= Elizabeth Tollet =

Elizabeth Tollett (March 11, 1694 – February 1, 1754) was a British poet. Her surviving works are varied; she produced translations of classical themes, religious and philosophical poetry and poems arguing for women's involvement in education and intellectual pursuits such as natural philosophy. Unusually, for a woman of her time, her poetry also includes Newtonian imagery and ideas. Some of her poetry imitates the Latin verse of Horace, Ovid, and Virgil. In some of her poems, Tollett paraphrases the Psalms.

She was the daughter of George Tollett who, observing her intelligence, gave her a thorough education in languages, history, poetry and mathematics. Tollett was fluent in Italian, and French and she achieved a proficiency in Latin that was unconventional for women of her time. The Tolletts' social circle included Isaac Newton, who also encouraged her to pursue her education.

Tollett grew up in the Tower of London where her father lived as a commissioner of the British Navy. She refers to the Tower in several of her poems and expresses her confinement and frustration with it. Tollett remained unmarried her whole life.
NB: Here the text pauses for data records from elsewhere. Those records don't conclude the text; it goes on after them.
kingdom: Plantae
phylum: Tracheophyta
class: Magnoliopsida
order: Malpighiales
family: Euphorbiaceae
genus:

Her mother likely died while she was young and Tollett, being the eldest daughter, would have been expected to stay at home and care for her siblings.

In 1724 she published Poems on Several Occasions, which included her Hypatia, now seen as a feminist protest poem.

On Newton's death in 1727 Tollett produced an elegy, On the Death of Sir Isaac Newton.

She died in 1754 in the village of Westham, Essex (now known as West Ham) and is buried at All Saints church there.